Kelly explains on his blog on ukwebfocus how he got the idea for the paper: "I found that I was author of 15 of the most downloaded papers in the repository from my department." And what the paper is about: "The paper explores [...] possible reasons for the high visibility of these papers [...] It occurred to me that my willingness to make use of researcher profiling services services such as Academia.edu, ResearcherID, Scopus, Researchergate, Mendeley, Microsoft Academic Search and Google Scholar Citations may have helped to enhance the visibility of my research papers which are hosted in the University of Bath repository."
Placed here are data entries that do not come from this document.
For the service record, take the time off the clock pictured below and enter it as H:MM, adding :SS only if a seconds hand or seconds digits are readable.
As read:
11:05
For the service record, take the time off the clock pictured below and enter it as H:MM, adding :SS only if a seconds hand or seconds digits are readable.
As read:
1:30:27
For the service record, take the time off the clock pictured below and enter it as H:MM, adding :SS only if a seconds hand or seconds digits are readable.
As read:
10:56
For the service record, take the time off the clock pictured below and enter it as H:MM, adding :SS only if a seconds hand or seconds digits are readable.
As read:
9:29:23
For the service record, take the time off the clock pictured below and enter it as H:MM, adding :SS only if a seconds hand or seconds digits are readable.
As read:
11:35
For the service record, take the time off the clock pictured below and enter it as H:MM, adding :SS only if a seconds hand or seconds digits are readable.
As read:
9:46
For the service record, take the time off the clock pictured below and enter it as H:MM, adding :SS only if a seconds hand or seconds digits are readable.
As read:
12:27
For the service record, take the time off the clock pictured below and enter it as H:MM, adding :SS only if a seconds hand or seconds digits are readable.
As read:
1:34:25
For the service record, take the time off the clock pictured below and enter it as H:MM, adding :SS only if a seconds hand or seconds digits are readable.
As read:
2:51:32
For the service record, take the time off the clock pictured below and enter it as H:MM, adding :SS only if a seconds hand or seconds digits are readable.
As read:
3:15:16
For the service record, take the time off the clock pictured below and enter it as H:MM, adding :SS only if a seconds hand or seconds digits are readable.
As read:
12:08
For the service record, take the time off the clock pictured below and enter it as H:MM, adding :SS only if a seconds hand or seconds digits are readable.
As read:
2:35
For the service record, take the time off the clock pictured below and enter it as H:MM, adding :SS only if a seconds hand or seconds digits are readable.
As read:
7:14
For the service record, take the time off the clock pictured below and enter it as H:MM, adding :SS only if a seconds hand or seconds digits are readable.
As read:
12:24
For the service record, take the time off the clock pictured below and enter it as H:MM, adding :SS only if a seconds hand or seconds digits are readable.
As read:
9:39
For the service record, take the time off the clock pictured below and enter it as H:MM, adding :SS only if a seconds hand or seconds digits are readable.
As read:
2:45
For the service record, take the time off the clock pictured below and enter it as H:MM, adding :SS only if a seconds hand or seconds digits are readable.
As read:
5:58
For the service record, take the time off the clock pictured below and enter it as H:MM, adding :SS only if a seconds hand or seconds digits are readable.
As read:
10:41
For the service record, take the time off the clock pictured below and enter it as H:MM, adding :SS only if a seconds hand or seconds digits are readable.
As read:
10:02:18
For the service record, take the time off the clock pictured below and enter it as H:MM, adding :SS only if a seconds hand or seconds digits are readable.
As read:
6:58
The deployment of institutional repository services has focussed on the development of services for managing content within the organisation or by a trusted agency. At the same time we have seen developments to support management of the use of metadata to maximize access to content hosted in repositories. Related technical approaches, such as 'cool URIs' can also make content more discoverable by search engines such as Google. In parallel we are witnessing the increasing take-up of a range of third-party services such as LinkedIn and Academia which are being used by researchers to publish information related to their professional activities, including details of their research publications. The paper provides evidence which suggests that personal use of such services can increase the number of downloads by increasing SEO (Search Engine Optimisation) rankings through inbound links from highly ranked web sites. A survey of use of such services across Russell Group universities shows the popularity of a number of social media services. In the light of existing usage of these services this paper proposes that institutional encouragement of their use by researchers may generate increased accesses to institutional research publications at little cost to the institution. This paper concludes by describing further work which is planned in order to investigate the SEO characteristics of institutional repositories.